- **YOUR OBJECTIVE**: In the article on ITS and nanotechnology, on what date was biotechnology researcher Ernesto Méndez Salinas assassinated?

- **EXCERPT**:
****************

Fear Under a Microscope: ITS & the Conflict With Nanotechnology

its

Reprinted from The Peak | Biotechnology Issue Winter 2014

A closer look at the ideas which driveIndividualidades Tendiendo a lo Salvaje(ITS) to attack nanotechnology researchers across the state of Mexico. By Scarlet Sable

“The continual advancement of technology will worsen the situation. The more the system grows, the more disastrous will be the consequences of its failure.”

-Individualists Tending toward the Wild, third communiqué, August 9th, 2011

Introduction

As 2013 came to a close, researchers at the Institute of Biotechnology at the National Autonomous University of Mexico continue to have charged conversations amongst themselves over their work, but their minds will likely stray from their experiments to thank the patron saints that they are still alive. This year saw the second assassination attempt on researchers and their colleagues.

Since 2010, a series of attacks have been carried out against the institutions and researchers at Mexican universities associated with the development of nanotechnology and biotechnology. Though some of these acts remained unclaimed, the majority have been claimed by a few terroristic anti-civilization groups. The most consistent group calls itself Individualidades tendiendo a lo Salvaje (ITS) or in English, Individualists Tending toward the Wild.

ITS defines their group as “…an anti-industrial, anti-technological, and anti-civilization group formed by radical environmentalists.”1 They stand out as one of the groups willing to go to extremes in their critique of science, technology, the domination of nature and leftist politics. The most predominant controversy about this group is not their analysis, but rather their methods and tactics.

ITS has claimed at least seven attempted attacks on biotechnology and nanotechnology researchers’ lives; the majority of which have missed their mark. The attempts, which utilized parcel bombs, incendiary devices, and guns, resulted in between two and five unintended injuries of postal workers and security guards 2 and injuries of two targeted researchers. Most significantly, on November 8th, 2011, biotechnology researcher Ernesto Méndez Salinas was assassinated by a shot to the head on Teopanzaolco Avenue in Cuauhnáhuac, Mexico. The assassination was claimed two years later, on February 18th, 2013 in the seventh ITS communiqué, which surfaced after police claimed they had arrested those responsible for Salinas’ death.

These actions inevitably beg the question, why do ITS want to kill scientists? Judging by the insinuating remarks to the overt threats of ITS in their communiqués, it seems to me that their driving intention is not to target a few individuals, but to sow seeds of terror in the hope that fear may force scientists to back away from their research.

****************

- **RECORDS PROVIDED**:
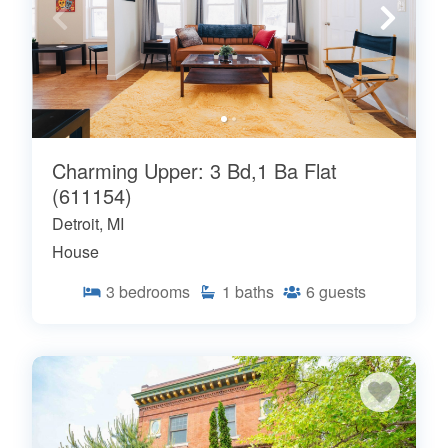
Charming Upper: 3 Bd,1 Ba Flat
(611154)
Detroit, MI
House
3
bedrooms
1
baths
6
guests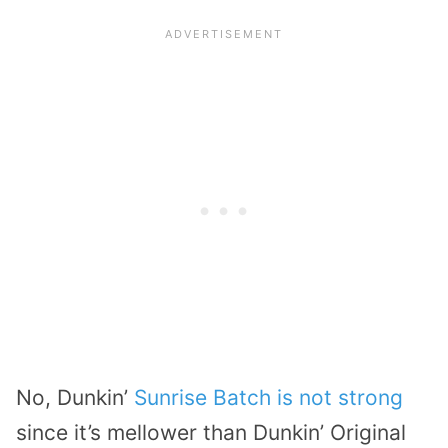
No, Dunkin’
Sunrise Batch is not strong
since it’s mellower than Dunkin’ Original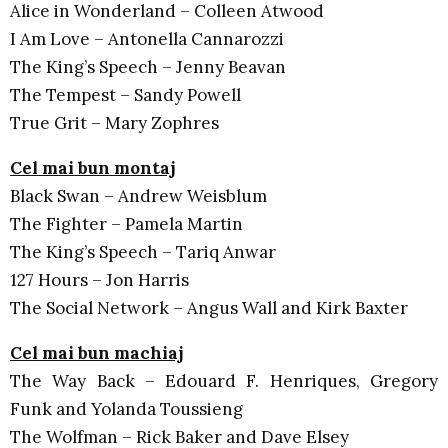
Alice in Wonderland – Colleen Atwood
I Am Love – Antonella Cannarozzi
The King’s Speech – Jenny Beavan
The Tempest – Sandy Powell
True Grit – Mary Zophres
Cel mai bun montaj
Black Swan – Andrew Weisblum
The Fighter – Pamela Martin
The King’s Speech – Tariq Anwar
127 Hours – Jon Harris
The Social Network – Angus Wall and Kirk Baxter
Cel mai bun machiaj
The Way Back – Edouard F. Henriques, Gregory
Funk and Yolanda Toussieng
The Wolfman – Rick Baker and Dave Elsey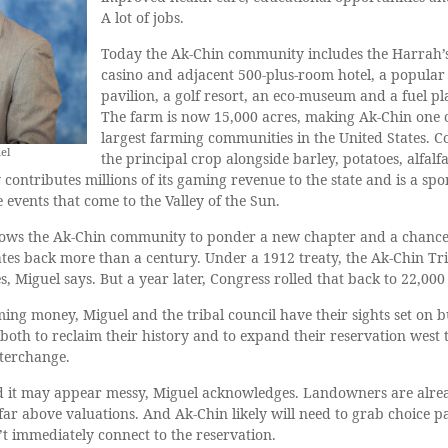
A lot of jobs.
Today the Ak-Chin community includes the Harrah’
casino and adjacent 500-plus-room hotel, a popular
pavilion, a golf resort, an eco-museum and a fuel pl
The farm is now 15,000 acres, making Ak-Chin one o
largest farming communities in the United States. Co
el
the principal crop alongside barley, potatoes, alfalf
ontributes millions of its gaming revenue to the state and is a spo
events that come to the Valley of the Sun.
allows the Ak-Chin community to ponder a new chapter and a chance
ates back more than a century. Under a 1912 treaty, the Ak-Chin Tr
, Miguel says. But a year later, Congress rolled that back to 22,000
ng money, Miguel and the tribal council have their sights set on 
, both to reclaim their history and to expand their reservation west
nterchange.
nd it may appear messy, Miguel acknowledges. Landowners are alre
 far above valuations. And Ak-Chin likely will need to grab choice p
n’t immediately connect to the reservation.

****************

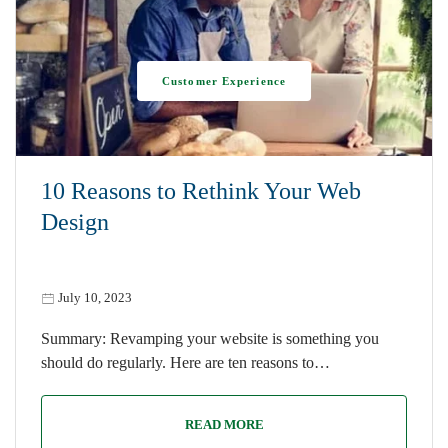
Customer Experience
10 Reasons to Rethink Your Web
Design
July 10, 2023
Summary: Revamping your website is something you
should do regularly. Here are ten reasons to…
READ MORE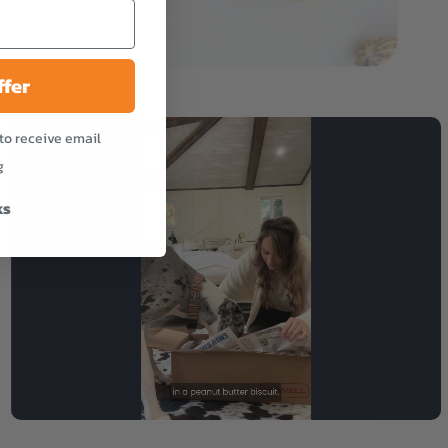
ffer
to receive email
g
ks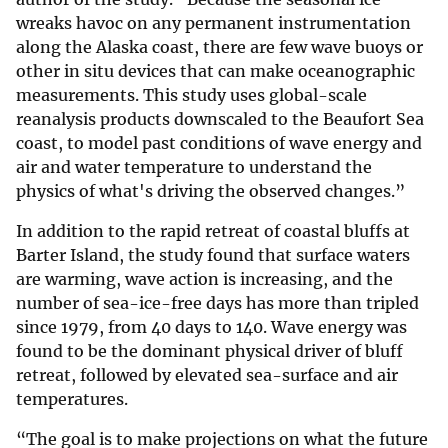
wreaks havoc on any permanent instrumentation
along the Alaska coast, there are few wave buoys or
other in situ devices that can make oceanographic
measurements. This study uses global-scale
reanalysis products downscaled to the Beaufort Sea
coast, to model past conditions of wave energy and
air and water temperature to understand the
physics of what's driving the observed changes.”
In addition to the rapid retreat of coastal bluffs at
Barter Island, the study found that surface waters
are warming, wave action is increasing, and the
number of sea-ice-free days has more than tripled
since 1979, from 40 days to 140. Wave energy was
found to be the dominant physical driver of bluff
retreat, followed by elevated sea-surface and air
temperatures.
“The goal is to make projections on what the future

****************

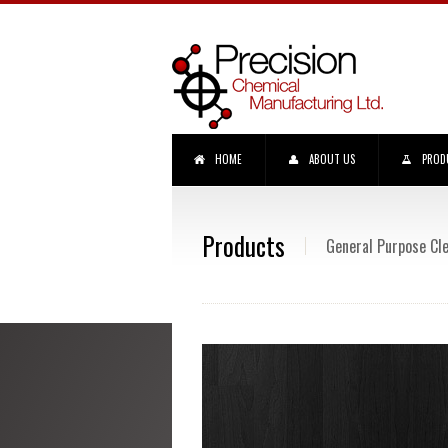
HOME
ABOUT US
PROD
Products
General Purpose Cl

****************

- **WRITTEN ANSWER**: November 8th, 2011.